WHAT YOU HAVE TO DO ->
Search the records below for the string "node" and copy each line where it turns up.
++++++++++++++++++++
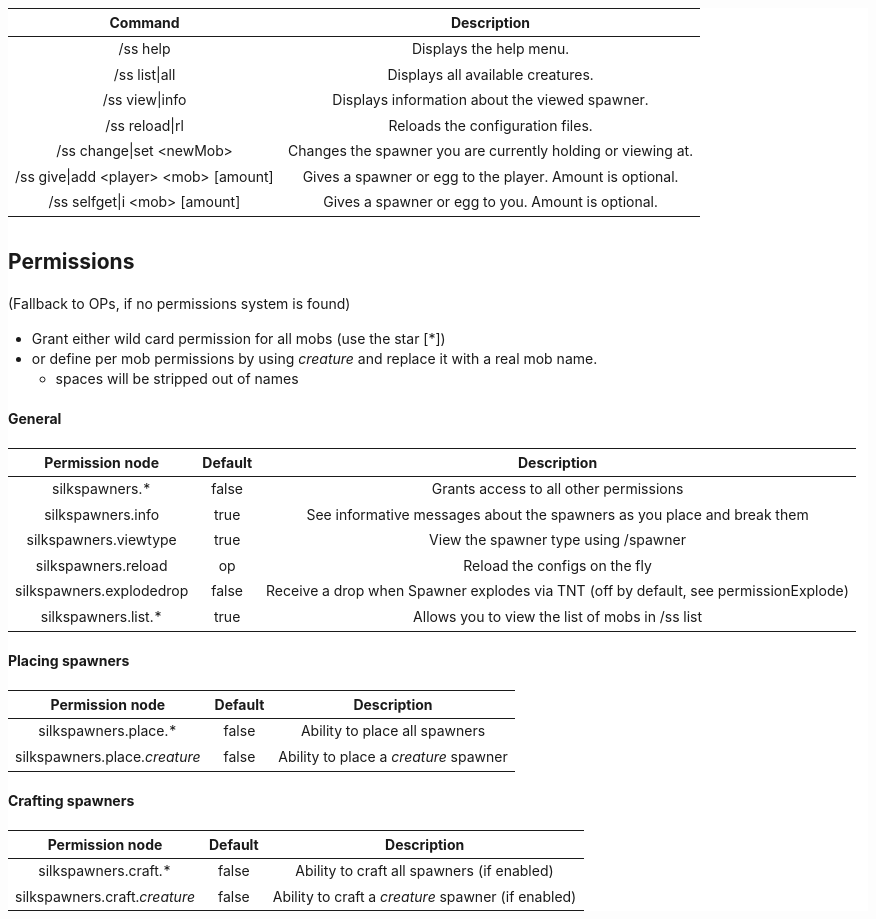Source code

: |                  Command                  |                         Description                          |
| :---------------------------------------: | :----------------------------------------------------------: |
|                 /ss help                  |                   Displays the help menu.                    |
|               /ss list\|all               |              Displays all available creatures.               |
|              /ss view\|info               |        Displays information about the viewed spawner.        |
|              /ss reload\|rl               |               Reloads the configuration files.               |
|        /ss change\|set \<newMob\>         | Changes the spawner you are currently holding or viewing at. |
| /ss give\|add \<player\> \<mob\> [amount] |  Gives a spawner or egg to the player. Amount is optional.   |
|      /ss selfget\|i \<mob\> [amount]      |      Gives a spawner or egg to you. Amount is optional.      |

## Permissions

(Fallback to OPs, if no permissions system is found)

- Grant either wild card permission for all mobs (use the star [*])
- or define per mob permissions by using _creature_ and replace it with a real mob name.
  - spaces will be stripped out of names

#### General

|     Permission node      | Default |                                     Description                                      |
| :----------------------: | :-----: | :----------------------------------------------------------------------------------: |
|     silkspawners.\*      |  false  |                        Grants access to all other permissions                        |
|    silkspawners.info     |  true   |       See informative messages about the spawners as you place and break them        |
|  silkspawners.viewtype   |  true   |                         View the spawner type using /spawner                         |
|   silkspawners.reload    |   op    |                            Reload the configs on the fly                             |
| silkspawners.explodedrop |  false  | Receive a drop when Spawner explodes via TNT (off by default, see permissionExplode) |
|   silkspawners.list.\*   |  true   |                   Allows you to view the list of mobs in /ss list                    |

#### Placing spawners

|        Permission node        | Default |              Description              |
| :---------------------------: | :-----: | :-----------------------------------: |
|     silkspawners.place.\*     |  false  |     Ability to place all spawners     |
| silkspawners.place._creature_ |  false  | Ability to place a _creature_ spawner |

#### Crafting spawners

|        Permission node        | Default |                    Description                     |
| :---------------------------: | :-----: | :------------------------------------------------: |
|     silkspawners.craft.\*     |  false  |     Ability to craft all spawners (if enabled)     |
| silkspawners.craft._creature_ |  false  | Ability to craft a _creature_ spawner (if enabled) |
++++++++++++++++++++
EXPECTED ANSWER ->
|     Permission node      | Default |                                     Description                                      |
|        Permission node        | Default |              Description              |
|        Permission node        | Default |                    Description                     |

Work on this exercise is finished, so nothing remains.